CHAPTERS
Why LLMs Aren’t Conscious—and a Concrete “Einstein Test” for AGI
Misra argues that today’s LLMs, despite impressive products, are fundamentally “grains of silicon doing matrix multiplication” rather than conscious agents. He proposes a stringent AGI benchmark: train a model only on pre-relativity physics and see whether it can derive relativity.
From Early GPT-3 Experiments to (Proto-)RAG at ESPN
Misra recounts getting early access to GPT-3 and using it to translate natural language questions into a custom query format for a cricket statistics database. This required retrieving relevant examples and prompting the model to generalize in-context, which later became a production system at ESPN.
LLMs as a Giant Prompt→Next-Token Probability Matrix
To make transformer behavior interpretable, Misra introduces a mental model: a massive matrix where each row is a prompt and each row maps to a probability distribution over the vocabulary for the next token. Because the true matrix is astronomically large, models must learn a compressed approximation of a sparse structure.
What In-Context Learning Is (and Why It Feels Like Magic)
They define in-context learning as the model’s ability to infer a new task from a few examples inside the prompt, then apply it to a new query immediately. Misra uses his cricket system as a vivid example: GPT-3 outputs a domain-specific language it had never seen before moments earlier.
In-Context Learning as Bayesian Updating: Priors, Evidence, Posteriors
Misra connects in-context learning to Bayesian inference: as the model sees evidence (examples), its next-token posterior shifts toward the task-specific tokens. He describes tracking token probabilities across examples, showing DSL tokens rise from near-zero to dominant likelihood.
Backlash to “Bayesian LLMs” and the Need for a Formal Proof
They discuss why calling LLM behavior “Bayesian” drew criticism—partly due to Bayesian vs. frequentist cultural divides and the claim that “anything can be described as Bayesian.” Misra explains that the first paper was compelling but empirical, prompting a more rigorous mathematical demonstration.
TokenProbe: Looking Inside Next-Token Probabilities and Entropy
Misra describes building TokenProbe, a tool that exposes next-token distributions and entropy for open-weight models, helping researchers and students see how prompts reshape predictions. The tool became part of their workflow and teaching, enabling deeper experimentation than closed interfaces.
The “Bayesian Wind Tunnel”: Controlled Tasks to Test Architectures
To prove Bayesian behavior rigorously, Misra and colleagues construct “wind tunnel” tasks: environments too combinatorial to memorize but simple enough that the Bayesian posterior can be computed exactly. They train small models and compare outputs to the analytic posterior, isolating architectural capability rather than dataset artifacts.
Results: Transformers Match the Bayesian Posterior Extremely Closely
Misra reports that transformers recover the Bayesian posterior with very high precision (down to ~1e-3 bits), while other architectures show partial success. This yields a taxonomy: transformers perform broadly, Mamba mostly, LSTMs partially, and MLPs fail—suggesting Bayesian updating emerges from architectural mechanisms.
Humans vs. LLMs: Plasticity, Objectives, and Why Models “Forget”
They contrast human cognition with LLM inference: humans continually update internal circuitry (plastic synapses) and retain learning across life, while LLM weights are frozen at inference. Misra also argues “agentic” behaviors stem from training data and next-token prediction objectives, not inherent drives like survival.

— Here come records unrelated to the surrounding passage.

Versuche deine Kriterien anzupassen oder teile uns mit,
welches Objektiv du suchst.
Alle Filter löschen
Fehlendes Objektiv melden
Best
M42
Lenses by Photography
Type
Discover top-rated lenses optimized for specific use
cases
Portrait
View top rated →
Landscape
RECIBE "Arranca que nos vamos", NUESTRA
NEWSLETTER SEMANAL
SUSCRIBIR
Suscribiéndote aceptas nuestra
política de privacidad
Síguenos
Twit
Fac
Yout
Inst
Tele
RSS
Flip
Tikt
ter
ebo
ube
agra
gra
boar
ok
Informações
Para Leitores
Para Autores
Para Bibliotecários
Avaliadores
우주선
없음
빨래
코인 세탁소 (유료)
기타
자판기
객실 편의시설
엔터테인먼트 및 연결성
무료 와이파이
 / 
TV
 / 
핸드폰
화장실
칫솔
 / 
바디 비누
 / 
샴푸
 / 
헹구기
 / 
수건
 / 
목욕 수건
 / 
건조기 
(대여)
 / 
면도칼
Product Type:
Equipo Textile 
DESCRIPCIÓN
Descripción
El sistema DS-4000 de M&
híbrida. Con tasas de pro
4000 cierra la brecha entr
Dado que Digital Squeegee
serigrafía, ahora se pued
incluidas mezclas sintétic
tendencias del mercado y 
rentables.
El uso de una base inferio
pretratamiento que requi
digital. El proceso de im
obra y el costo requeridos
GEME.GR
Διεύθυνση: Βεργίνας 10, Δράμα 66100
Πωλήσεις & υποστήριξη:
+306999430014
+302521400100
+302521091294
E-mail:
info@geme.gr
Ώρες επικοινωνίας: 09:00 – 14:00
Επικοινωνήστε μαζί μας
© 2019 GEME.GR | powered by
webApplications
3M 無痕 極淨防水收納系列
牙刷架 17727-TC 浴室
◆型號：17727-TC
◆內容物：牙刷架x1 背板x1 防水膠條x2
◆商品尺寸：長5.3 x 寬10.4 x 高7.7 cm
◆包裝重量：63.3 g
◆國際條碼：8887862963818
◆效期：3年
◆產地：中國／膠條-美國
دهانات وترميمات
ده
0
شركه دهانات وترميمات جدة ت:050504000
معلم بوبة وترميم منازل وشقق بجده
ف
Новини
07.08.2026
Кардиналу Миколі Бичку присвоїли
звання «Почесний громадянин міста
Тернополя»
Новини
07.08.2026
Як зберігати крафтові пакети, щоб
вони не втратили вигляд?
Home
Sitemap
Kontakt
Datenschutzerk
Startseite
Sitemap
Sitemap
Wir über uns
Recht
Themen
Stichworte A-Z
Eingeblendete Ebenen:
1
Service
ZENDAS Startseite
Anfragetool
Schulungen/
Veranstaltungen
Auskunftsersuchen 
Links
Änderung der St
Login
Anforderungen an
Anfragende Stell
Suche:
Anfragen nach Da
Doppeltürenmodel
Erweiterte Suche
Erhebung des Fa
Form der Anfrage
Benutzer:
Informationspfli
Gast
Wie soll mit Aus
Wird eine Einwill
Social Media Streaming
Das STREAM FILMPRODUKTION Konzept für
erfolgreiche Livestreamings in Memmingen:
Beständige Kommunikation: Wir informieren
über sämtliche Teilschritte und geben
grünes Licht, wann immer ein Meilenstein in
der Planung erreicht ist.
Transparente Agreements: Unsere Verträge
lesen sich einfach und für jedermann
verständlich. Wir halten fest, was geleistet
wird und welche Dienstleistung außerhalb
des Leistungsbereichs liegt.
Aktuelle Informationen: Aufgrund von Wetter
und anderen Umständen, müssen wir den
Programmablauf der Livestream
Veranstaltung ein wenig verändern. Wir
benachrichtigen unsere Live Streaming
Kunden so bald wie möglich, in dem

From Correlation to Causation: Simulation, Intervention, Counterfactuals
Misra claims the key missing ingredient for AGI is causal modeling: the ability to simulate outcomes and reason about interventions and counterfactuals. He uses the “dodging a thrown pen” example to illustrate that humans often act via internal simulation rather than explicit probabilistic calculation, aligning with Judea Pearl’s causal hierarchy.
Shannon Entropy vs. Kolmogorov Complexity: Why Scale Won’t Be Enough
Misra reframes the limitation: LLMs operate in a Shannon-entropy world of correlation, while breakthroughs like physics theories compress reality into short programs (Kolmogorov complexity). Using π as an example—high entropy digits but low program length—he argues intelligence needs the ability to discover compact generative programs, not just fit distributions.
Manifolds, New Representations, and the Relativity Example
They discuss how humans build a workable manifold (representation) of the world, while LLMs learn and navigate within the manifold present in their training data. Einstein succeeded by creating a new manifold for spacetime; Misra argues current models tend to treat paradigm-shifting evidence as anomalies rather than triggers for new representations.
Continual Learning, Knuth’s Example, and What ‘Next’ Looks Like
Misra emphasizes two prerequisites for AGI: (1) true plasticity via continual learning without catastrophic forgetting, and (2) causal modeling/simulation that supports new representations. They discuss Donald Knuth’s recent LLM-assisted work as ‘hacked plasticity’ through memory/context updates—useful within known manifolds, but still relying on the human to form the final compact theory.